Prof. Shikha Laloraya’s lab at the Indian Institute of Science is actively engaged in studying the structural organisation of chromosomes within the nucleus and how this affects various chromosomal transactions. During cell division, DNA must be unwound to facilitate DNA replication; the replicated DNA is then equally segregated to the daughter cells. As cells enter the cell division cycle, special proteins called SMC (Structural Maintenance of Chromosomes) proteins bring about structural reorganization of DNA—such that it gets folded into shorter compact structures that are less vulnerable to damage when the complex cellular replication and segregation machines are active.
When asked about the motivation behind her research, Prof. Laloraya says, “Chromosomes have intrigued me throughout my career.
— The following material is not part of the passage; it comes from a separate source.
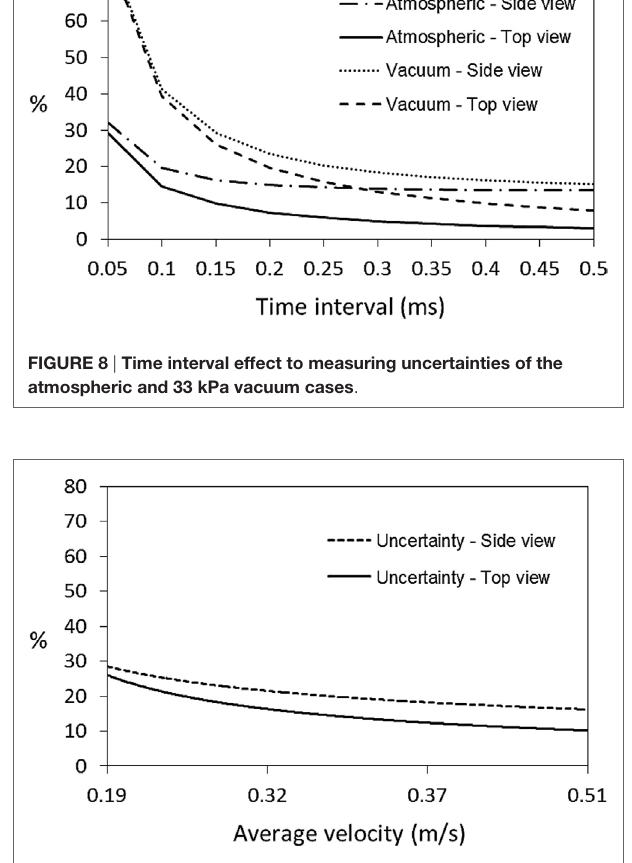
FigUre 9 | Mean flow speed effect to measuring uncertainties of the atmospheric and the vacuum cases .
Basic research on chromosomes and cell division is very important because an error in their maintenance or regulation can present serious consequences for a cell or organism.”
Within the nucleus, surveillance systems constantly monitor, alert, repair any damage and facilitate error-free cell division. In one of their studies, the researchers found an indispensable role of a subunit of the Smc 5/6 protein complex in maintenance of chromosome stability.
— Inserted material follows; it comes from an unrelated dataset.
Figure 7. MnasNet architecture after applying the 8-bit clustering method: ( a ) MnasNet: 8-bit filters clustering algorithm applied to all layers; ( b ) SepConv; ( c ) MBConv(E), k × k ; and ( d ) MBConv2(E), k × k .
The SMC protein complexes are a conserved family of proteins involved in coordinating chromosomal organisation and DNA repair. The Smc 5/6 protein complex contains Smc 5, Smc 6 and six non-smc subunits. One of the non-Smc subunits of Smc5/6: Mms21/Nse2 has the additional ability to modify other proteins. It attaches SUMO, a Small Ubiquitin related modifier polypeptide, which is conjugated covalently to lysine side-chains of target proteins. This activity is facilitated by the presence of a SUMO ligase domain on Mms21/Nse2. The SUMO ligase domain has been previously shown to be non-essential for the survival and growth of Schizosaccharomyces pombe (a yeast model organism) and other cells, under normal conditions.
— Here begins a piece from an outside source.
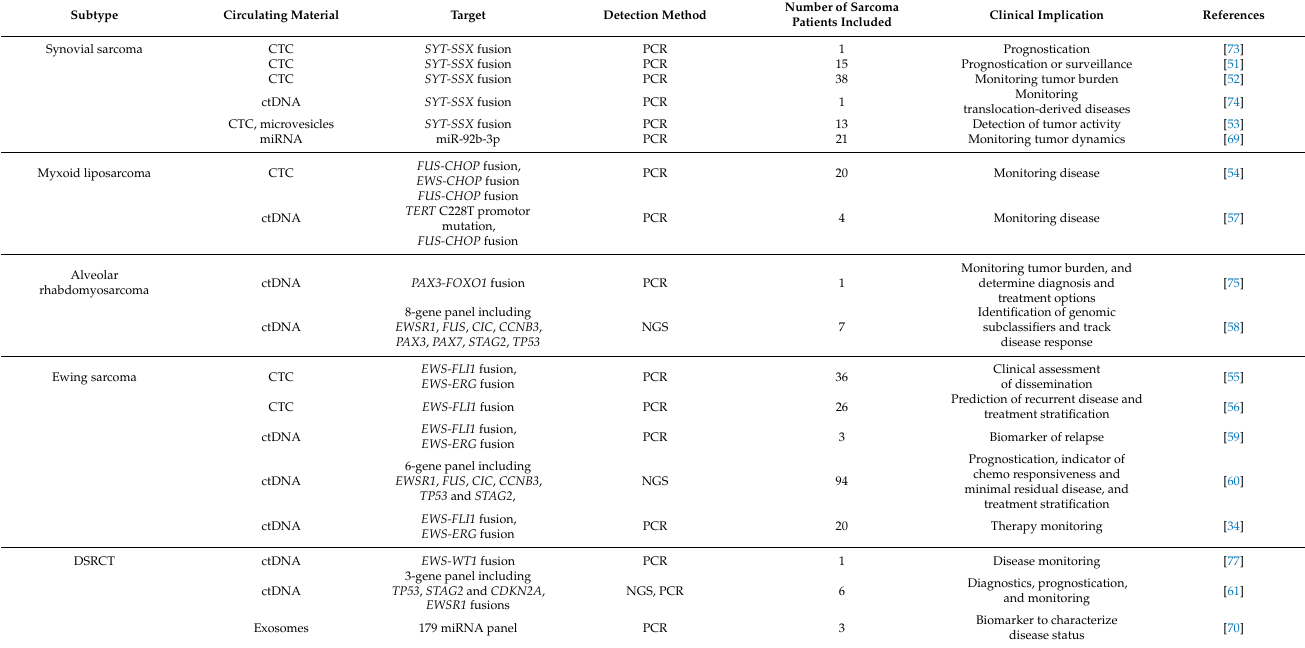
Table 3. Overview of studies of sarcoma liquid biopsy discussed in this review. DSRCT: desmoplastic small round cell tumor; GIST: gastrointestinal stromal tumor; LMS: leiomyosarcoma; MPNST: malignant peripheral nerve sheet tumor; STS: soft tissue sarcoma; SNV: single nucleotide variants; NGS: next generation sequencing; PCR: polymerase chain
A study conducted by Prof. Laloraya’s lab refutes this claim. Using the budding yeast Saccharomyces cerevisiae as a model system, the researchers found that the Mms21-SUMO ligase domain is required for maintaining chromosomal integrity and preventing DNA damage during normal growth of the yeast. In S. cerevisiae mutants lacking a functional SUMO ligase domain, the researchers observed reduced cell growth and excessive DNA damage. To further explore the members of surveillance system that were activated by DNA damage, the researchers treated Mms-21 SUMO ligase mutant cells with caffeine. Their studies on the effects of caffeine had established that it inhibits the activity of Mec1- kinase, a signalling protein involved in the DNA damage checkpoint. Addition of caffeine to the mutant cells was sufficient to cause cell death. This suggests that Mec1 kinase-dependent checkpoint pathway is the key to survival of SUMO ligase defective mms21 mutant cells. The researchers also found a requirement for Mms21-mediated sumoylation in cell cycle progression especially following conditions of stress. A functional SUMO ligase domain is therefore essential for maintenance of genomic integrity and proper progression of events in the mitotic cell cycle.
The surveillance system of the cell consists of numerous protein molecules residing in the nucleus that are vigilant during normal conditions and even more active during stress. Post-translational modifications of the proteins comprising the surveillance machinery provide a way to regulate its function rapidly by attaching tags that modify the biochemical properties of the target protein- the exact consequence of attaching SUMO to DNA repair proteins remains to be elucidated. Researchers like Prof. Laloraya are playing a key role to further our understanding on the functioning of these little tags, which can be aptly called the ‘Guardians of the genome’.